• [WHAT THE EXERCISE ASKS]: Output all the entries word for word. Omit the pictures.

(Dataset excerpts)
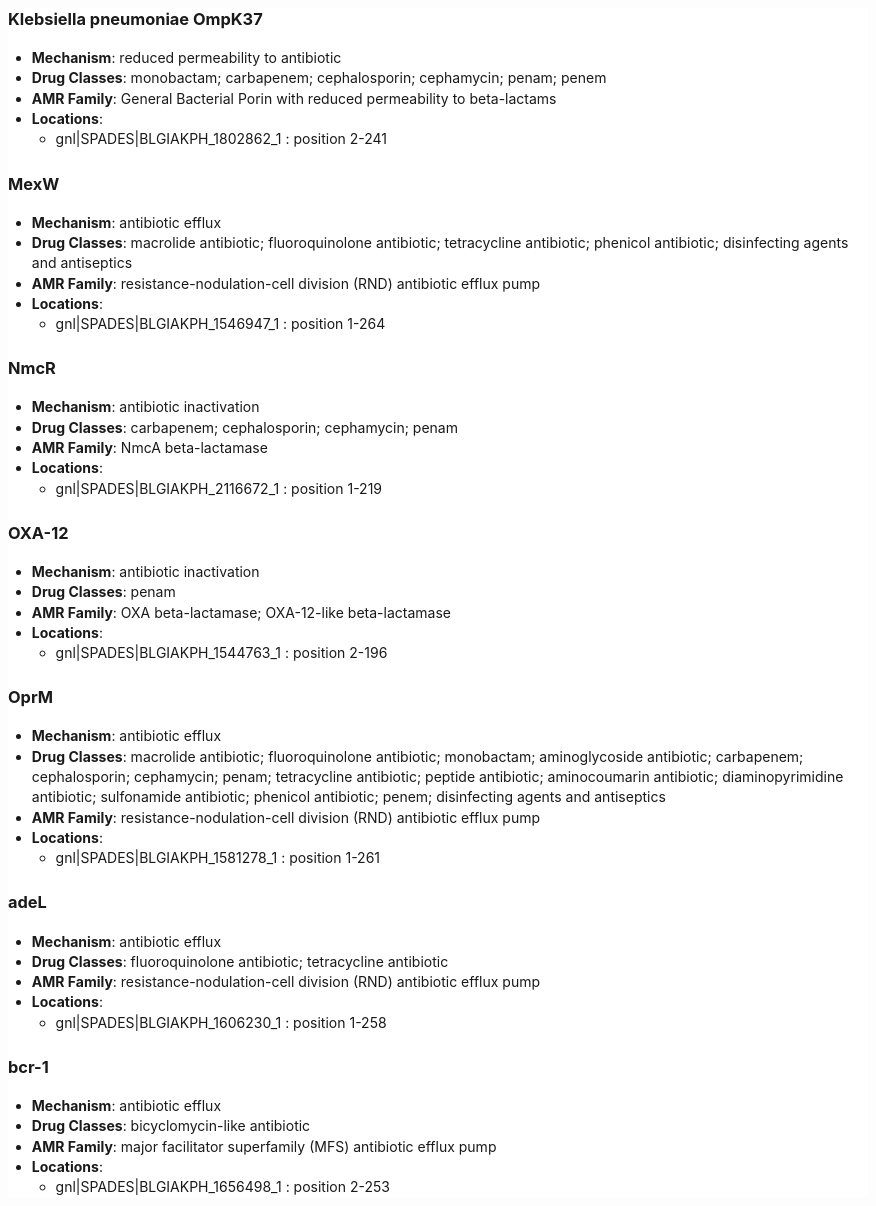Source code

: ### Klebsiella pneumoniae OmpK37
- **Mechanism**: reduced permeability to antibiotic
- **Drug Classes**: monobactam; carbapenem; cephalosporin; cephamycin; penam; penem
- **AMR Family**: General Bacterial Porin with reduced permeability to beta-lactams
- **Locations**:
  - gnl|SPADES|BLGIAKPH_1802862_1 : position 2-241

### MexW
- **Mechanism**: antibiotic efflux
- **Drug Classes**: macrolide antibiotic; fluoroquinolone antibiotic; tetracycline antibiotic; phenicol antibiotic; disinfecting agents and antiseptics
- **AMR Family**: resistance-nodulation-cell division (RND) antibiotic efflux pump
- **Locations**:
  - gnl|SPADES|BLGIAKPH_1546947_1 : position 1-264

### NmcR
- **Mechanism**: antibiotic inactivation
- **Drug Classes**: carbapenem; cephalosporin; cephamycin; penam
- **AMR Family**: NmcA beta-lactamase
- **Locations**:
  - gnl|SPADES|BLGIAKPH_2116672_1 : position 1-219

### OXA-12
- **Mechanism**: antibiotic inactivation
- **Drug Classes**: penam
- **AMR Family**: OXA beta-lactamase; OXA-12-like beta-lactamase
- **Locations**:
  - gnl|SPADES|BLGIAKPH_1544763_1 : position 2-196

### OprM
- **Mechanism**: antibiotic efflux
- **Drug Classes**: macrolide antibiotic; fluoroquinolone antibiotic; monobactam; aminoglycoside antibiotic; carbapenem; cephalosporin; cephamycin; penam; tetracycline antibiotic; peptide antibiotic; aminocoumarin antibiotic; diaminopyrimidine antibiotic; sulfonamide antibiotic; phenicol antibiotic; penem; disinfecting agents and antiseptics
- **AMR Family**: resistance-nodulation-cell division (RND) antibiotic efflux pump
- **Locations**:
  - gnl|SPADES|BLGIAKPH_1581278_1 : position 1-261

### adeL
- **Mechanism**: antibiotic efflux
- **Drug Classes**: fluoroquinolone antibiotic; tetracycline antibiotic
- **AMR Family**: resistance-nodulation-cell division (RND) antibiotic efflux pump
- **Locations**:
  - gnl|SPADES|BLGIAKPH_1606230_1 : position 1-258

### bcr-1
- **Mechanism**: antibiotic efflux
- **Drug Classes**: bicyclomycin-like antibiotic
- **AMR Family**: major facilitator superfamily (MFS) antibiotic efflux pump
- **Locations**:
  - gnl|SPADES|BLGIAKPH_1656498_1 : position 2-253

• [TASK RESPONSE]:
Source code

: ### Klebsiella pneumoniae OmpK37
- **Mechanism**: reduced permeability to antibiotic
- **Drug Classes**: monobactam; carbapenem; cephalosporin; cephamycin; penam; penem
- **AMR Family**: General Bacterial Porin with reduced permeability to beta-lactams
- **Locations**:
  - gnl|SPADES|BLGIAKPH_1802862_1 : position 2-241

### MexW
- **Mechanism**: antibiotic efflux
- **Drug Classes**: macrolide antibiotic; fluoroquinolone antibiotic; tetracycline antibiotic; phenicol antibiotic; disinfecting agents and antiseptics
- **AMR Family**: resistance-nodulation-cell division (RND) antibiotic efflux pump
- **Locations**:
  - gnl|SPADES|BLGIAKPH_1546947_1 : position 1-264

### NmcR
- **Mechanism**: antibiotic inactivation
- **Drug Classes**: carbapenem; cephalosporin; cephamycin; penam
- **AMR Family**: NmcA beta-lactamase
- **Locations**:
  - gnl|SPADES|BLGIAKPH_2116672_1 : position 1-219

### OXA-12
- **Mechanism**: antibiotic inactivation
- **Drug Classes**: penam
- **AMR Family**: OXA beta-lactamase; OXA-12-like beta-lactamase
- **Locations**:
  - gnl|SPADES|BLGIAKPH_1544763_1 : position 2-196

### OprM
- **Mechanism**: antibiotic efflux
- **Drug Classes**: macrolide antibiotic; fluoroquinolone antibiotic; monobactam; aminoglycoside antibiotic; carbapenem; cephalosporin; cephamycin; penam; tetracycline antibiotic; peptide antibiotic; aminocoumarin antibiotic; diaminopyrimidine antibiotic; sulfonamide antibiotic; phenicol antibiotic; penem; disinfecting agents and antiseptics
- **AMR Family**: resistance-nodulation-cell division (RND) antibiotic efflux pump
- **Locations**:
  - gnl|SPADES|BLGIAKPH_1581278_1 : position 1-261

### adeL
- **Mechanism**: antibiotic efflux
- **Drug Classes**: fluoroquinolone antibiotic; tetracycline antibiotic
- **AMR Family**: resistance-nodulation-cell division (RND) antibiotic efflux pump
- **Locations**:
  - gnl|SPADES|BLGIAKPH_1606230_1 : position 1-258

### bcr-1
- **Mechanism**: antibiotic efflux
- **Drug Classes**: bicyclomycin-like antibiotic
- **AMR Family**: major facilitator superfamily (MFS) antibiotic efflux pump
- **Locations**:
  - gnl|SPADES|BLGIAKPH_1656498_1 : position 2-253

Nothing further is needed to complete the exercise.